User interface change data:
Start of Block

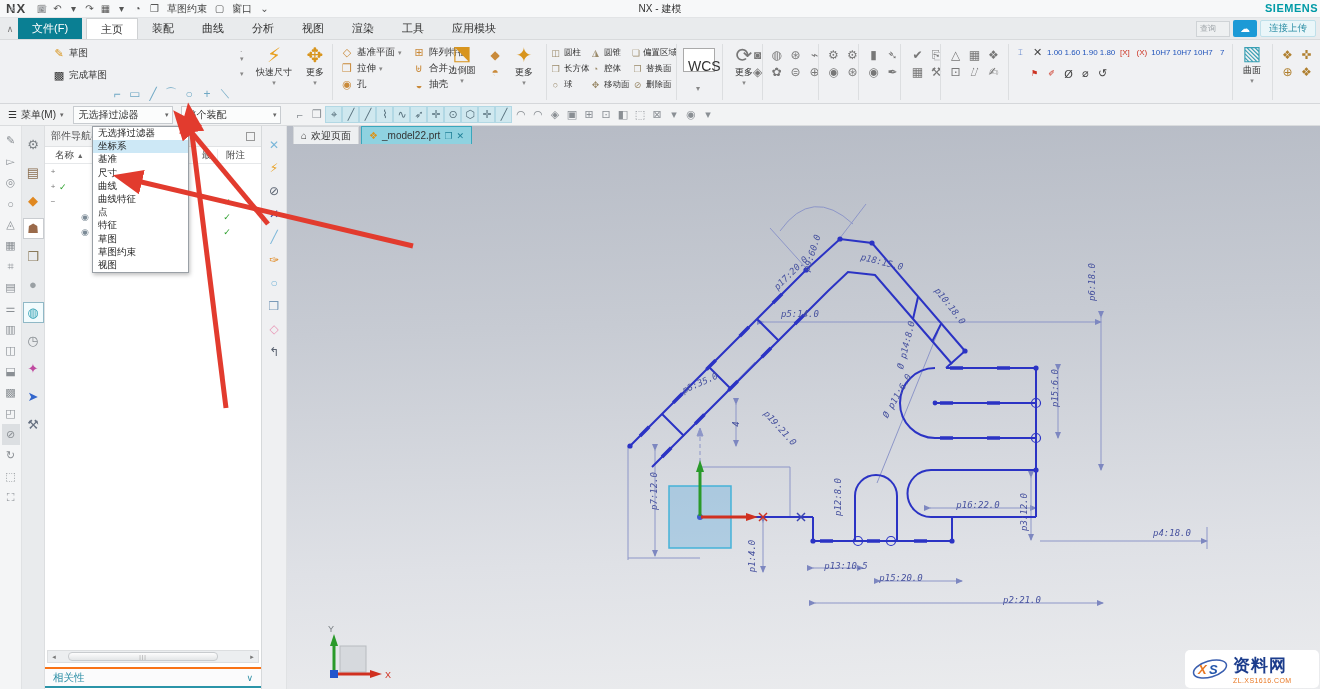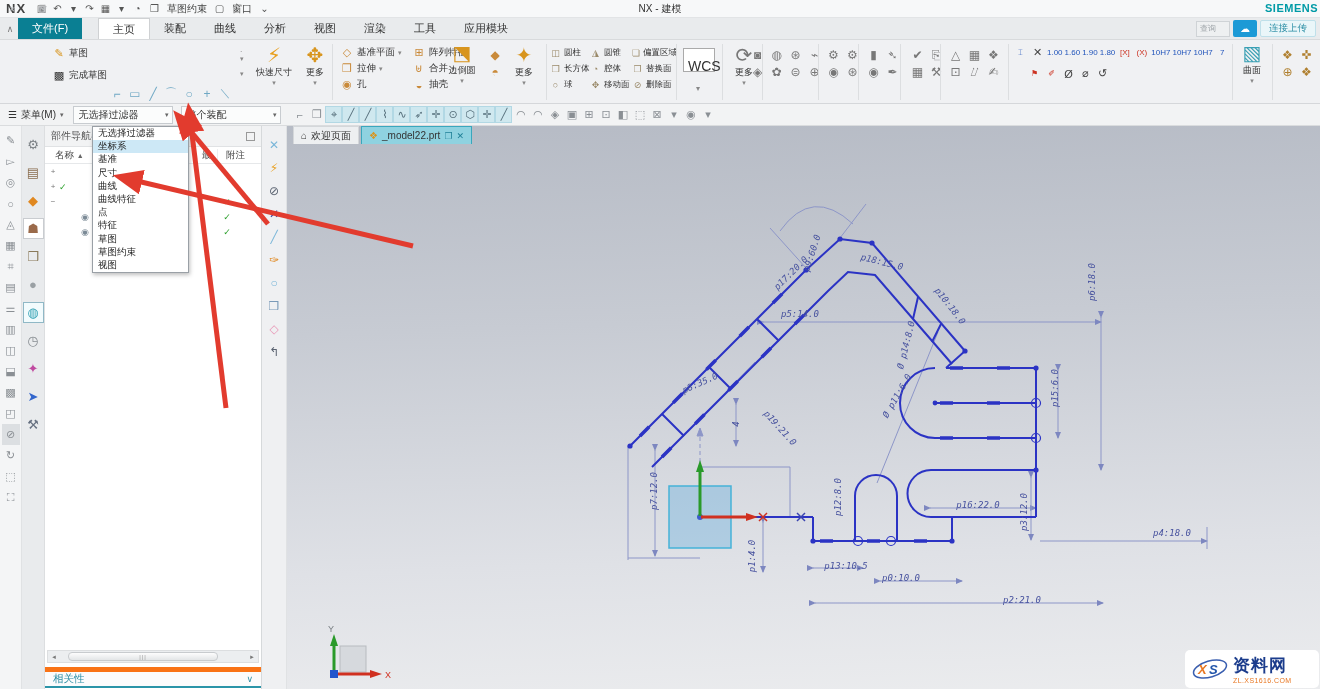--- a/index.html
+++ b/index.html
@@ -25,7 +25,7 @@
     display:flex; align-items:flex-end; padding-left:2px; }
   #tabrow .collapse { width:16px; height:20px; display:flex; align-items:center; justify-content:center; color:#777; font-size:9px; }
   .rtab { padding:3px 14px; font-size:11px; color:#333; height:21px; }
-  .rtab.file { background:#0a7f93; color:#fff; margin-right:16px; }
+  .rtab.file { background:#0a7f93; color:#fff; margin-right:4px; }
   .rtab.active { background:#ffffff; border:1px solid #cfd1d3; border-bottom:none; }
   #topright { position:absolute; right:4px; top:20px; display:flex; align-items:center; gap:3px; }
   #topright .searchbox { width:34px; height:16px; background:#eef0f1; border:1px solid #cfd3d6; font-size:8px;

End of Block

[WHAT THE EXERCISE ASKS]: Pull out all lines of the data with the string "padding".

[RESULT FOR THIS TASK]:
     display:flex; align-items:flex-end; padding-left:2px; }
   .rtab { padding:3px 14px; font-size:11px; color:#333; height:21px; }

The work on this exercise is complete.